Abstract

Facial expression recognition (FER) is a crucial task for human-computer interaction and a multitude of multimedia applications that typically call for friendly, unobtrusive, ubiquitous, and even long-term monitoring. Achieving such a FER system meeting these multi-requirements faces critical challenges, mainly including the tiny irregular non-periodic deformation of emotion movements, high variability in facial positions and severe self-interference caused by users' own other behavior. In this work, we present UFace, a long-term, unobtrusive and reliable FER system for daily life using acoustic signals generated by a portable smartphone.
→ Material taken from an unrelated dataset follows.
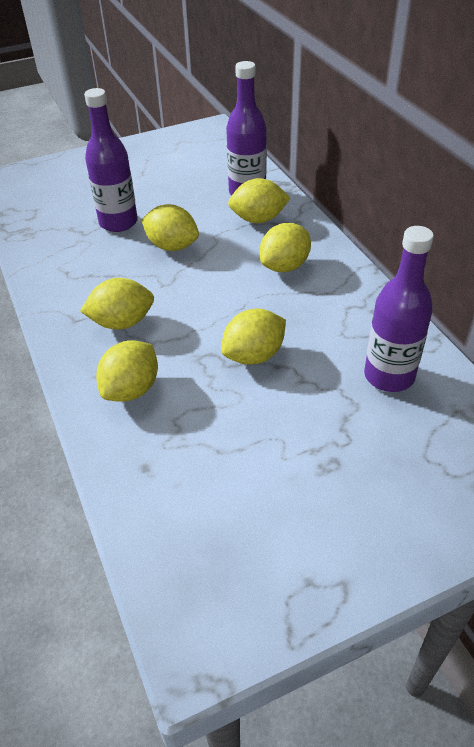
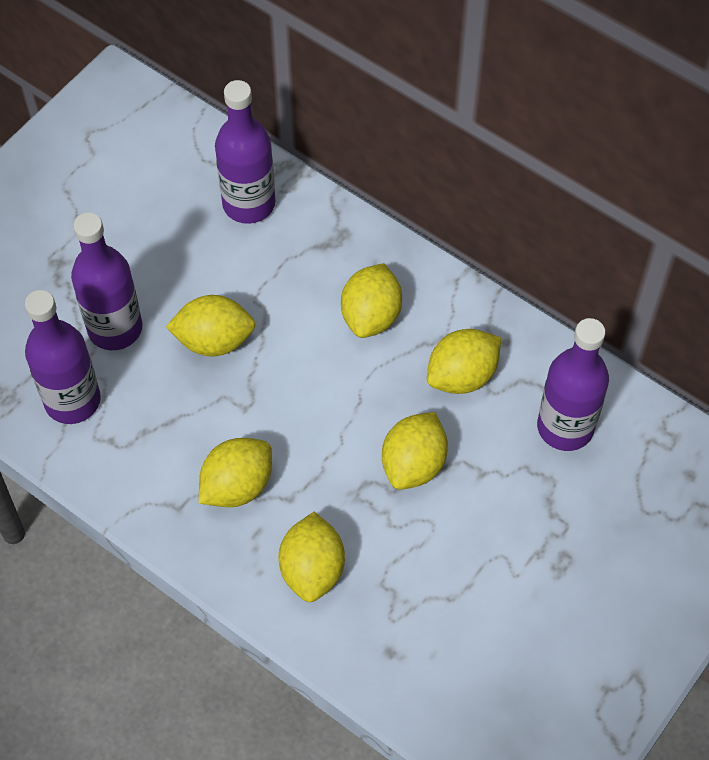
camera: 30 degrees left, 15 degrees up
(63, 246) = (72, 401): none -> purple bottle
(258, 219) = (293, 248): yellow lemon -> yellow lemon (462, 376)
We design an innovative network model with dual-stream input based on the attention mechanism, which can leverage distance-time profile features from various viewpoints to extract fine-grained emotion-related signal changes, thus enabling accurate identification of many kinds of expressions. Meanwhile, we propose effective mechanisms to deal with a series of interference issues during actual use. We implement UFace prototype with a daily-used smartphone and conduct extensive experiments in various real-world environments. The results demonstrate that UFace can successfully recognize 7 typical facial expressions with an average accuracy of 87.8% across 20 participants. Besides, the evaluation of different distances, angles, and interferences proves the great potential of the proposed system to be employed in practical scenarios.